A cette question lancinante dans la littérature scientifique – certains chercheurs ont ainsi associé la consommation de chocolat dans un pays ou le nombre de magasins Ikea… au nombre de prix Nobel –, une équipe française vient d’apporter une réponse assez éclatante. Et du même coup montré que l’on pouvait fabriquer des souvenirs chez le rongeur. La revue Nature Neuroscience a publié, lundi 9 février, leur élégante démonstration.

Une souris se déplace dans une pièce de façon aléatoire. En temps réel, le parcours est enregistré au moyen d’électrodes branchées dans l’hippocampe. L’heure du sommeil venue, l’animal s’endort et rejoue le périple en activant ses cellules de lieu. Sauf que chaque fois qu’il « repasse » dans un endroit donné, les chercheurs stimulent les fibres dopaminergiques, région cérébrale du plaisir. Mais les bonnes choses ont une fin. L’animal est réveillé et replacé dans la pièce. Immédiatement, il retourne vers ledit lieu, en quête de dopamine… CQFD. C’est bien un lien direct, causal, qui est ici à l’œuvre : l’animal active ses neurones de lieu lorsqu’il « rêve » ou qu’il pense à un certain parcours.
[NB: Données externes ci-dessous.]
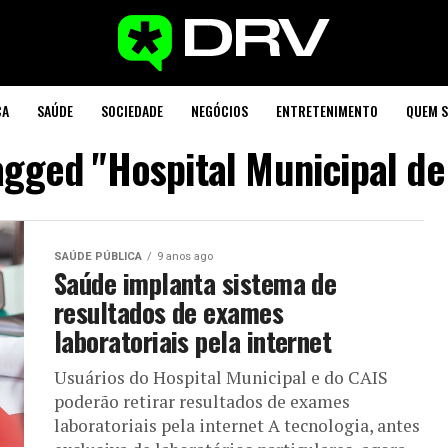
CA
SAÚDE
SOCIEDADE
NEGÓCIOS
ENTRETENIMENTO
QUEM 
tagged "Hospital Municipal de
SAÚDE PÚBLICA
9 anos ago
Saúde implanta sistema de
resultados de exames
laboratoriais pela internet
Usuários do Hospital Municipal e do CAIS
poderão retirar resultados de exames
laboratoriais pela internet A tecnologia, antes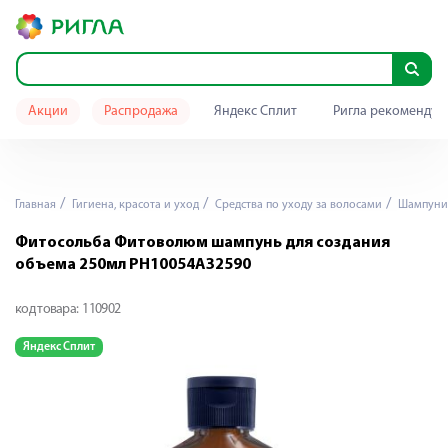
Акции
Распродажа
Яндекс Сплит
Ригла рекомендуе
Главная
Гигиена, красота и уход
Средства по уходу за волосами
Шампуни
Фитосольба Фитоволюм шампунь для создания
объема 250мл PH10054A32590
код товара:
110902
Яндекс Сплит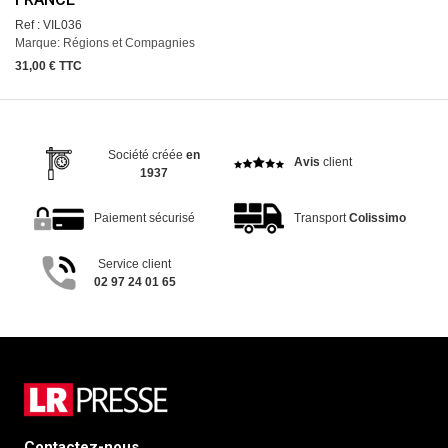
Ref : VIL036
Marque: Régions et Compagnies
31,00 € TTC
Société créée
en
Avis
client
1937
Paiement sécurisé
Transport
Colissimo
Service client
02 97 24 01 65
Contactez-nous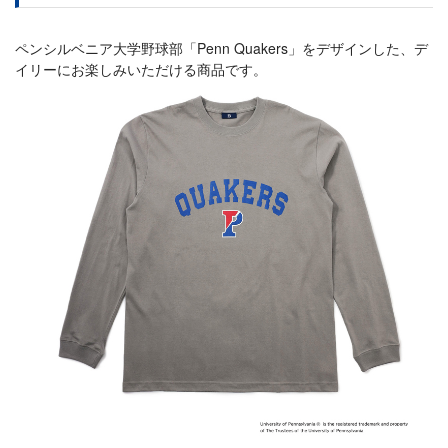
ペンシルベニア大学野球部「Penn Quakers」をデザインした、デ
イリーにお楽しみいただける商品です。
Au passage, les chercheurs sont parvenus à implanter, chez les cinq souris testées, de nouveaux « souvenirs » grâce à cette activation du circuit de récompense. Pour preuve : deux souris témoins, dont les fibres du plaisir n’avaient pas été activées, ont repris un parcours aléatoire.
« Ce n’est pas pavlovien », insiste Karim Benchenane, neurobiologiste au CNRS, chef de l’équipe installée à l’Ecole supérieure de physique et de chimie industrielles (ESPCI) qui a réalisé l’expérience. Un tel conditionnement, bien connu, aurait certes conduit la souris à s’arrêter sur l’endroit associé au plaisir, mais après avoir parcouru la pièce de façon aléatoire. « Là, le temps mis pour atteindre la cible diminue après le sommeil, poursuit Karim Benchenane. Il a donc bien appris quelque chose et créé des souvenirs dans la mémoire explicite. »
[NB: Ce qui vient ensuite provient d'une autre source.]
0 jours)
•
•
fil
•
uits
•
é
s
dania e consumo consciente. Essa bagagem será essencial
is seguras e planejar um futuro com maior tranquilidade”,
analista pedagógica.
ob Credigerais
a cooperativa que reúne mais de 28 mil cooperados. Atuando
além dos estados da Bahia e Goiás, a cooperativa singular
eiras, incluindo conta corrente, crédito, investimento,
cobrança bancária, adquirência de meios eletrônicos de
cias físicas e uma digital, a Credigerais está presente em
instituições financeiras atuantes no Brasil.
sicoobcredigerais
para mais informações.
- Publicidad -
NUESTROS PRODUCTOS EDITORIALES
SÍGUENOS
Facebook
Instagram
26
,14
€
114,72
Implanter de mauvais souvenirs


Fort de ce succès, le neurobiologiste entend poursuivre. Voir s’il est aussi possible d’implanter chez le rongeur, pendant la nuit, de mauvais souvenirs. 
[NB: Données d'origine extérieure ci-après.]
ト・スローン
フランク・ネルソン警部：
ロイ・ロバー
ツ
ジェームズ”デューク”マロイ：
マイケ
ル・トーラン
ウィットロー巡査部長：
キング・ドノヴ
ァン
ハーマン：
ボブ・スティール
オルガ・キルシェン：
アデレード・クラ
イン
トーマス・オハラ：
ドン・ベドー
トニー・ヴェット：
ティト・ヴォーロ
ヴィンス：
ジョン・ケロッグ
Mais surtout, tenter d’imaginer des applications chez l’homme, par exemple chez les patients qui souffrent de syndromes post-traumatiques. Le terrain n’est pas vierge. Les liens entre mémoire et sommeil ont déjà été explorés. « On sait depuis longtemps qu’il est conseillé d’apprendre le soir, avant de se coucher, explique la professeure Isabelle Arnulf, directrice de l’unité des pathologies du sommeil à l’hôpital de la Pitié-Salpêtrière, à Paris. A l’inverse, on arrive à effacer des cauchemars récurrents en les faisant réécrire ou dessiner pendant la journée et en modifiant la fin, poursuit-elle. Mais faire entendre un texte très fort à un adolescent qui dort aboutit juste… à le réveiller. »

Alors implanter de nouveaux souvenirs ? La suggestion ou l’hypnose y sont déjà parvenues. Mais ces méthodes dépendent de l’expérimentateur et le patient doit coopérer. Profiter juste du sommeil ? « L’expérience sur la souris est magnifique, mais chez l’homme, c’est encore un peu de la science-fiction, estime le médecin. Implanter des électrodes dans le cerveau est très délicat. Et on le fait sur des patients éveillés, pour surveiller qu’on pique au bon endroit. » Ce type de thérapie par le sommeil n’est donc pas pour demain.